High load simply means too many canisters wanting to do too much at the same time for the subnet to be able to do it. Same as your laptop/desktop when you try to play a FPS while the OS is updating and you’re compressing a huge video. Only a lot worse, because we have subnets where literally 20k canisters have something to do all at once.
Right now, you can sort of guesstimate it by the number of updates (which is not foolproof: 4 huge updates per round can fully occupy a subnet); plus whether the subnet is experiencing drops in block rate: because instruction costs are not 100% accurate and because of high contention (lots of canisters doing memory writes; or simply the context switching), a round on a highly loaded subnet often takes more than the 400ms required to maintain a block rate of 2.5 blocks/round; whereas a mostly idle subnet almost always completes rounds in under 400 ms.

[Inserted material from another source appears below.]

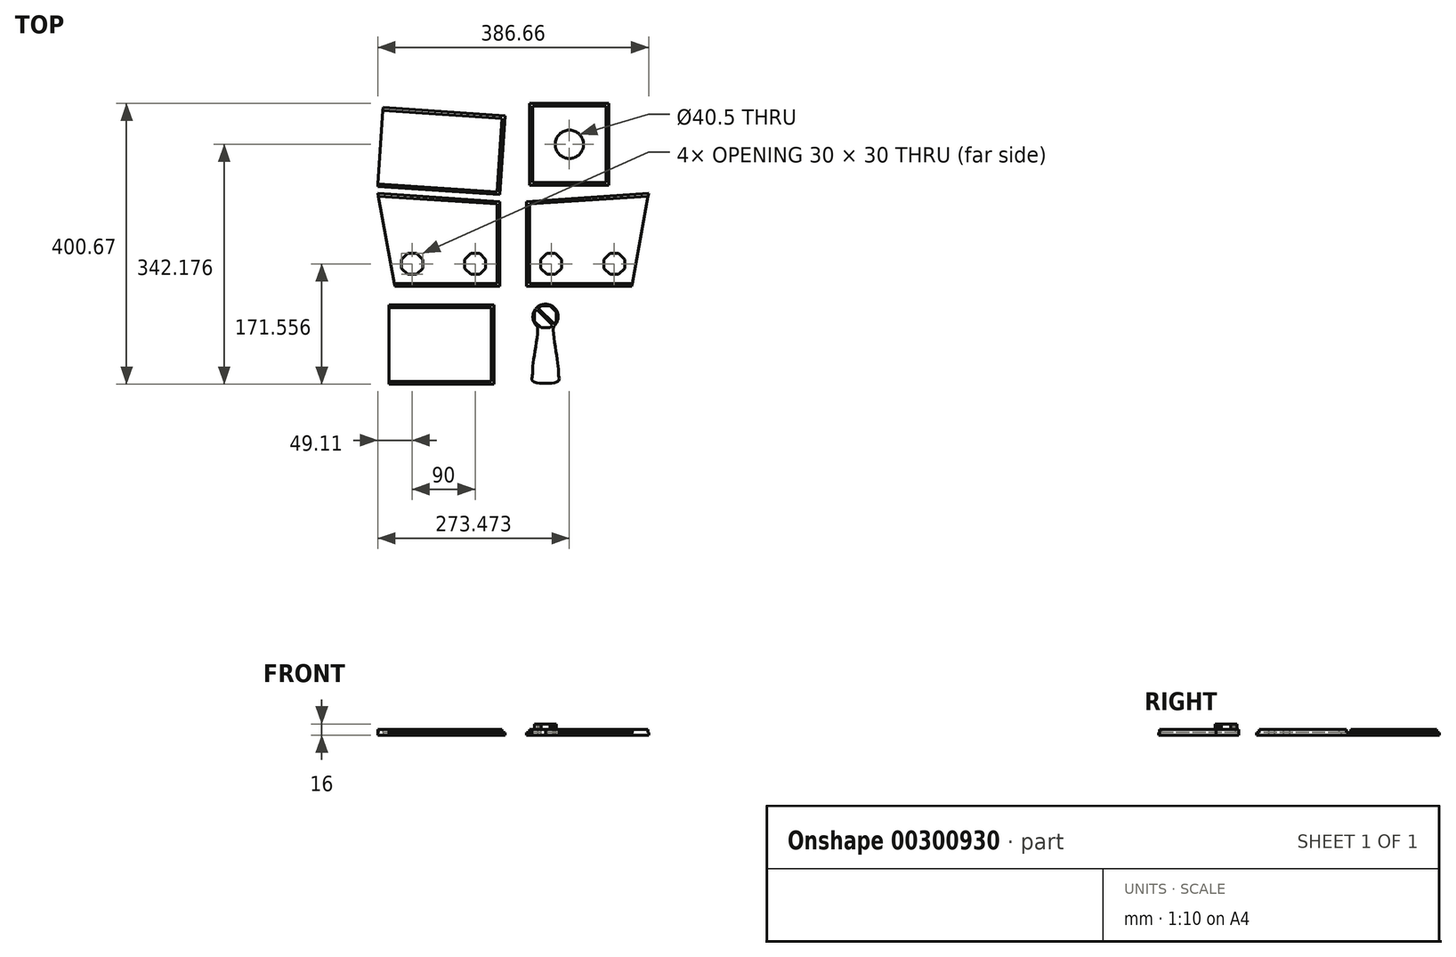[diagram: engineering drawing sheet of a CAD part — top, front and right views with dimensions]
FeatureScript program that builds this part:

We are also looking into exposing more metrics on the public dashboard, such as “scheduler latency” – how many rounds does the average canister have to wait before getting scheduled. FWIW, after the recent scheduler improvements, with the exception of one subnet (bkfrj
) this number is consistently below 2 rounds. So on most subnets right now the main source of latency is round duration: whenever a round takes a couple of seconds to complete, that’s a couple of seconds times 3 or 4 (because Consensus runs ahead of Execution; so a backlog of blocks builds up) that your ingress message has to wait before it’s eventually executed. More consistent round durations is also something that is being worked on right now.